Because changing the encoding requires pending a change on the file, you must have the file in your workspace. Files and folders in Source Control Explorer that are in grey text (rather than black text) are either cloaked or not mapped in your workspace or the workspace does not “have” the file (the server keeps track of what files are in your workspace).

Unfortunately, TFS does not support changing the encoding of a pending add. If you need to do that, you will have to undo the pending add, and then re-add the file using the command line and specify the /type option.

[UPDATE 6/8/2012] The TFS client (Visual Studio/Team Explorer) in 2012 has changed how this is done for file merges (e.g., when resolving conflicts).

1. VS 2012 reads the entirety of the source, target, and base files during automerge.

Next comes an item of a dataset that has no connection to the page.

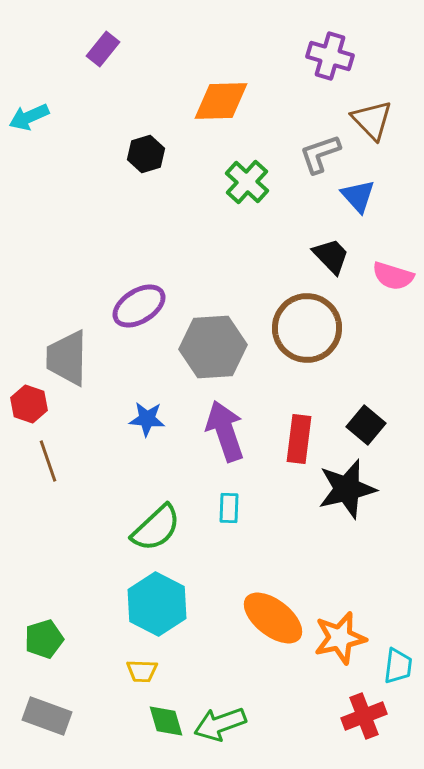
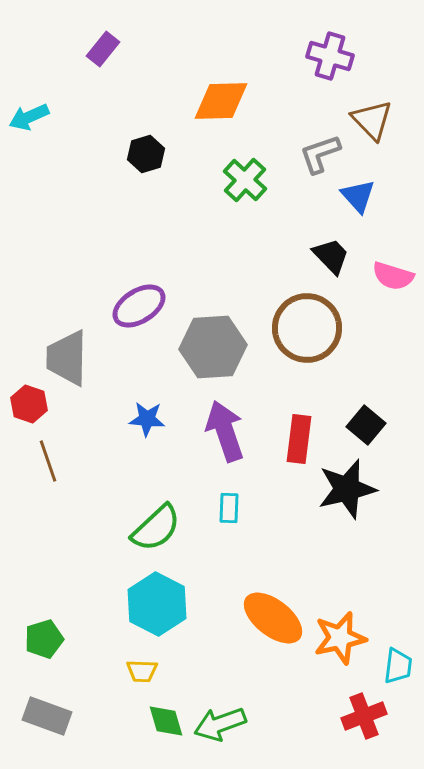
green cross: moved 2 px left, 2 px up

This helps in the case of a UTF-8 file without a BOM where the first non-ASCII character is after the first 1024 bytes of the file.We detect a file that does not have a BOM as UTF-8 if:

There is at least one non-ASCII character (Unicode codepoint > 127)
There are no byte sequences in the file that are invalid in UTF-8. If you read http://en.wikipedia.org/wiki/Utf-8, you will see that all code points > 127 in UTF-8 must be represented as multibyte sequences following a very specific pattern. It would be unlikely for a meaningful non-UTF-8 file with non-ASCII characters to meet this criteria
If one of the above criteria is not met, we use the “fallback” encoding.

2. In VS 2012, the fallback encoding is the server encoding. This allows you to override our heuristic in the scenario where:

you have a file that you would like to be encoded as UTF-8 without a BOM
but it does not have any non-ASCII characters yet.

In previous versions we would fall back to the default system code page (e.g. Windows-1252). In VS 2012, if you set the server encoding to UTF-8, automerge will use UTF-8 instead.